:: Tâche à réaliser A ::
Répondez aux questions suivantes à partir de l'entretien sur Goldorak, une réponse par ligne, marquée comme la question :
(i) D'après Alexis Sentenac, à partir de quoi l'équipe a-t-elle travaillé ?
(ii) Selon Xavier Dorison, quel épisode de la série animée française de Goldorak l'équipe a-t-elle fait ?
(iii) D'où Alexis Sentenac et Brice Cossu participent-ils en visioconférence ?

:: Extrait choisi ::
▬▬▬▬▬▬▬▬▬▬

Alexis Sentenac : C'est vrai. Et puis, on a travaillé d'après les émotions qu'on a ressenties en tant qu'enfant devant l'animé. On n'a donc pas pensé spécialement à l'œuvre complète de Go Nagai avec Devil Man et autres. On a juste travaillé sur le Goldorak qu'on a connu à la télé quand on était enfant. On est resté concentré sur ça. Pour ma part, c'est là que j'ai connu mes premières émotions de SF et ça m'a permis de me construire en tant qu'auteur…


Alexis Sentenac (à gauche) et Brice Cossu (à droite) en visioconf depuis le TGS

Est-ce qu'il existe un manga Golodorak / Grendizer ?
Xavier Dorison : Absolument. La série Goldorak existe aussi en manga. Mais comme l'a souligné Alexis, nous n'avons pas travaillé sur la suite de Grendizer et du manga, on a juste fait le soixante-quinzième et dernier épisode de la série animée française de Goldorak. On a donc décidé de faire la suite d'un univers qui est celui de la série Goldorak, celle qu'on a tous vu et qui est doublée en français !

▬▬▬▬▬▬▬▬▬▬

:: Tâche à réaliser B ::
Modifiez tous les enregistrements en remplaçant "centimetres" par "centimeters", sans rien changer d'autre. Laissez les images de côté dans votre réponse.

:: Données fournies ::

▬▬▬▬▬▬▬▬▬▬

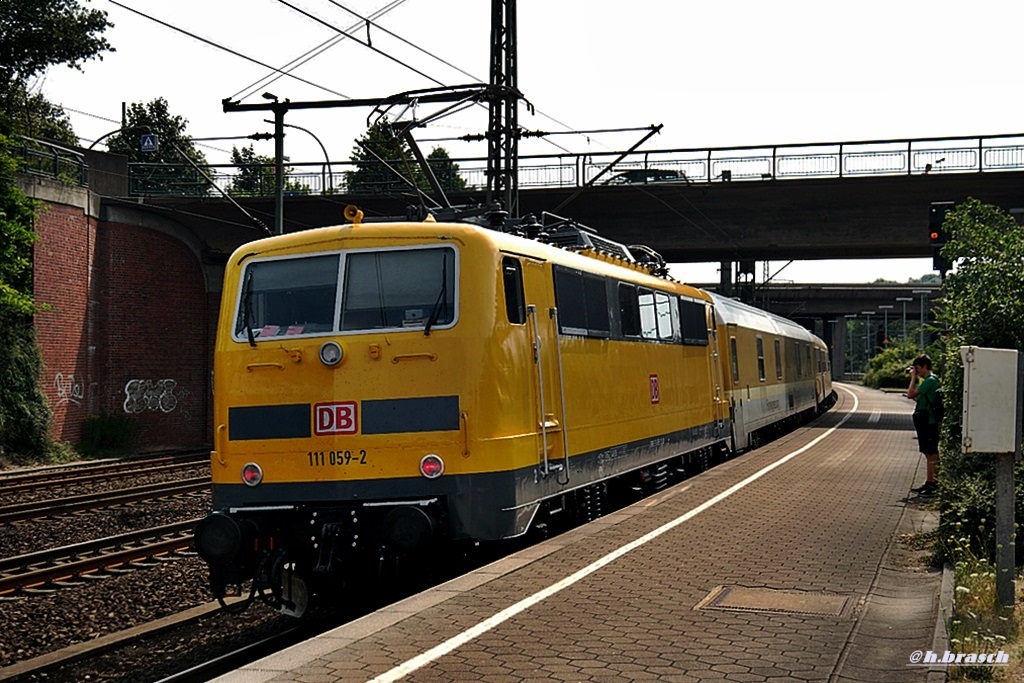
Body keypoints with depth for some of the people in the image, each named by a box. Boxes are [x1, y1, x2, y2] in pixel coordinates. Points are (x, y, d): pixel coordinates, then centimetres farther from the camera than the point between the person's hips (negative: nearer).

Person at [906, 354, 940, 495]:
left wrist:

▬▬▬▬▬▬▬▬▬▬

:: Résultat obtenu A ::
(i) À partir des émotions ressenties en tant qu'enfant devant l'animé.
(ii) Le soixante-quinzième et dernier épisode.
(iii) Depuis le TGS.

:: Résultat obtenu B ::
Body keypoints with depth for some of the people in the image, each named by a box. Boxes are [x1, y1, x2, y2] in pixel coordinates. Points are (x, y, d): pixel coordinates, then centimeters farther from the camera than the point between the person's hips (negative: nearer).

Person at [906, 354, 940, 495]:
left wrist:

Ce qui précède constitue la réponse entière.